COMPRADORES CAUTELOSOS

El licenciado Mariano Chávez, gerente general de Desarrollo Sooner y vicepresidente de la Cámara de Urbanizadores (Cadur), considera que el problema de la construcción en Nicaragua no es ajeno a la crisis económica mundial, sobre todo porque el incremento del petróleo ha encarecido los materiales directos e indirectos, que han aumentado los precios de las viviendas.

Dijo que el incremento del precio de la mano de obra incide en el costo de las casas y esos costos se trasladan en parte al comprador.
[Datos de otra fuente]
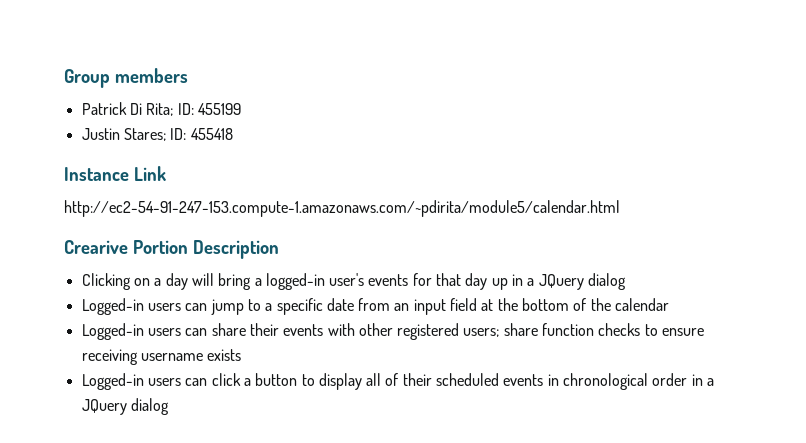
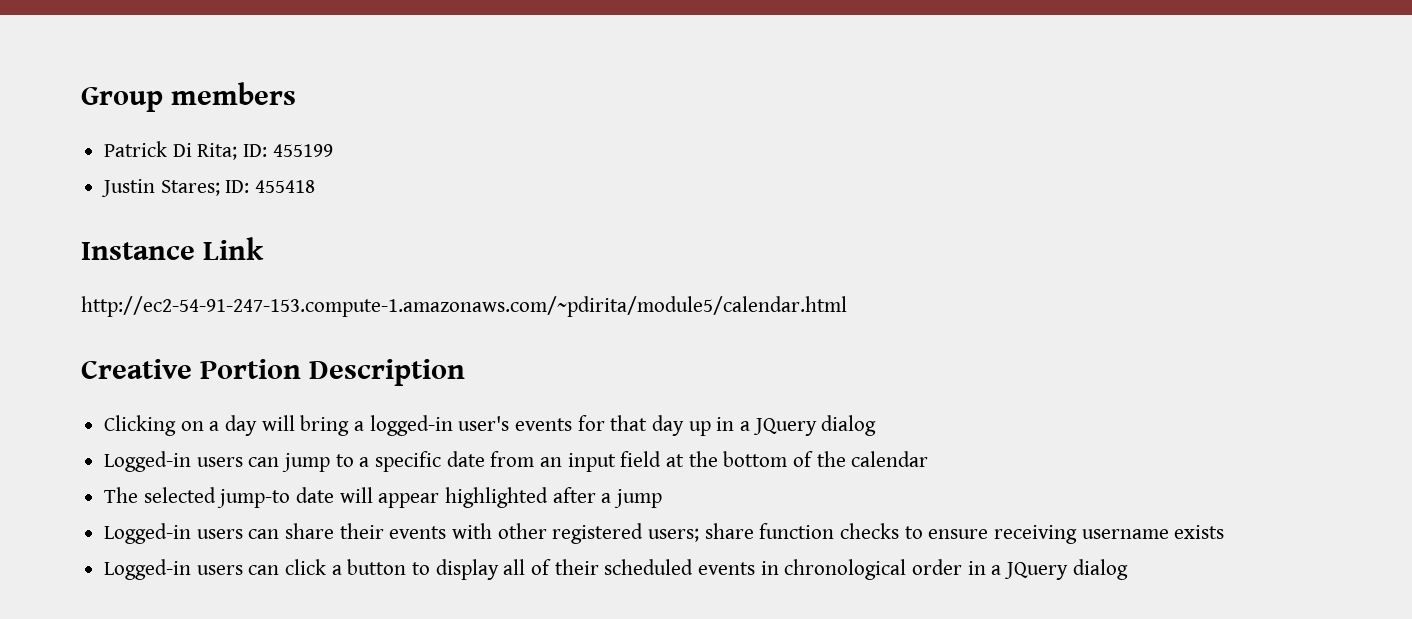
[64,240,128,254] Crearive -> [81,359,192,379] Creative
(670, 304) none -> [104,487,663,508] // The selected jump-to date will appear highlighted after a jump

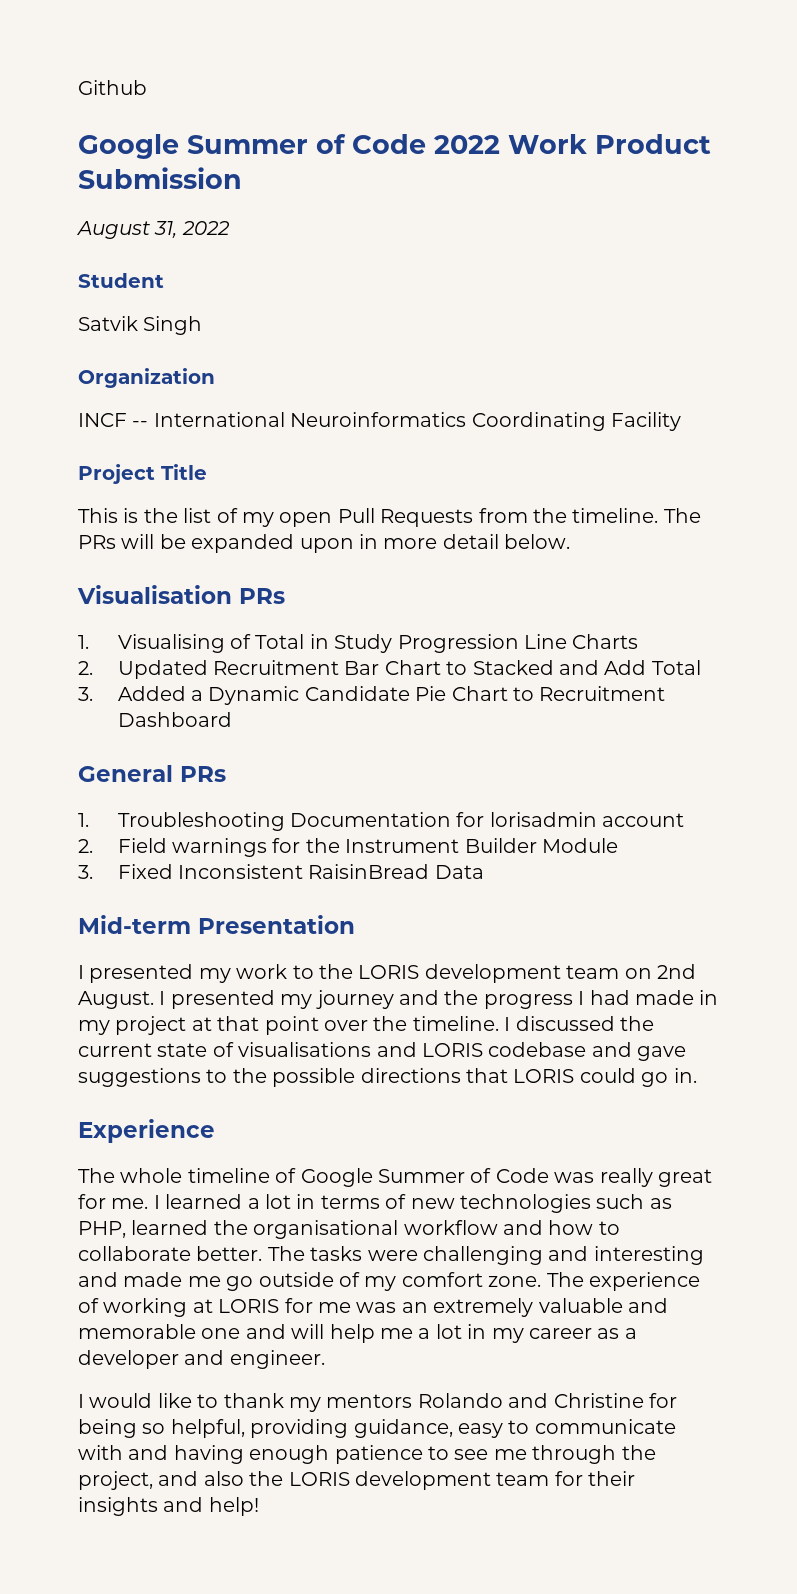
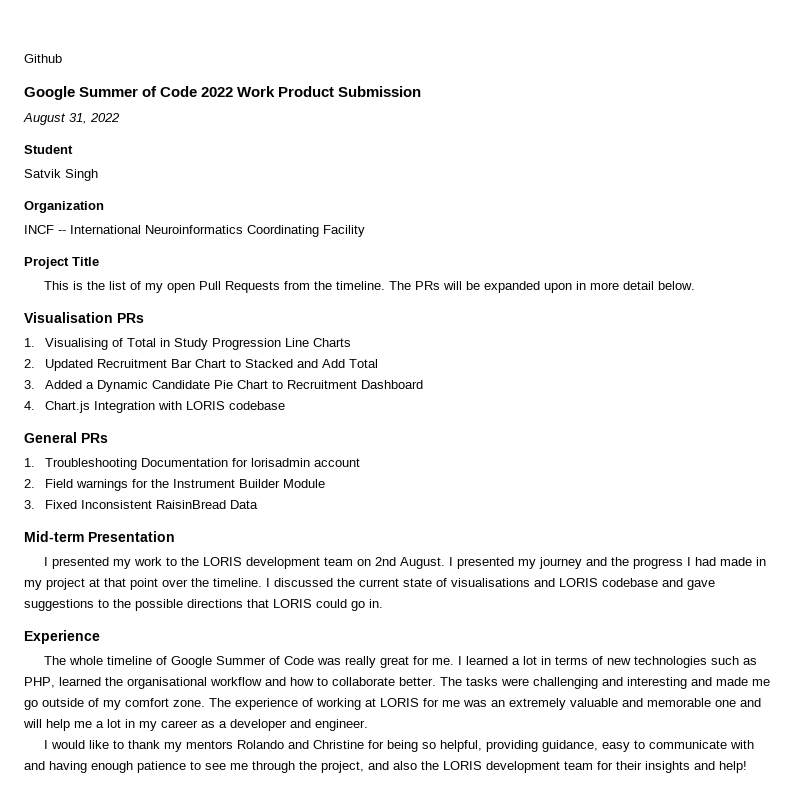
(232, 719) none -> [24,401,285,413] // 4. Chart.js Integration with LORIS codebase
“Estamos trabajando con márgenes de ganancia bastante estrechos, la gente ha estado muy cautelosa en la compra de casas, aunque se ha venido normalizando. El primer semestre del 2007 fue el período más crítico, esto se atribuye al cambio del Gobierno; y no es que el país se ha descalabrado ni ha sufrido trastorno de su macroeconomía, el asunto es que la gente tenía un poquito de miedo, pero ese miedo ya quedó atrás y las ventas de enero y febrero, con relación al período anterior, han sido mejores. Las ventas se han venido mejorando desde octubre pasado”, explicó.

A su criterio, la crisis hipotecaria en Estados Unidos ha afectado un poco en Nicaragua, porque los bancos están más cautelosos en la selección de clientes.

“Los bancos, aunque el negocio es bastante seguro, en Nicaragua las colocaciones hipotecarias son bien sanas, los índices de mora son menos de un dos por ciento de su cartera total, si bien es cierto es seguro, están más cautelosos, seleccionando muy bien a sus clientes. Pero en Nicaragua es un mercado naciente con gran potencial, que va creciendo a un ritmo muy sano”, expuso Chávez.

Aunque el mercado de viviendas ha mostrado dificultades en Nicaragua, el representante de Sooner cree que “este año será mejor que el anterior, no dejará de ser complicado y se está tratando cómo buscar modelos alternativos más económicos, sin menoscabar la calidad y ofrecer alternativas viables para los clientes”.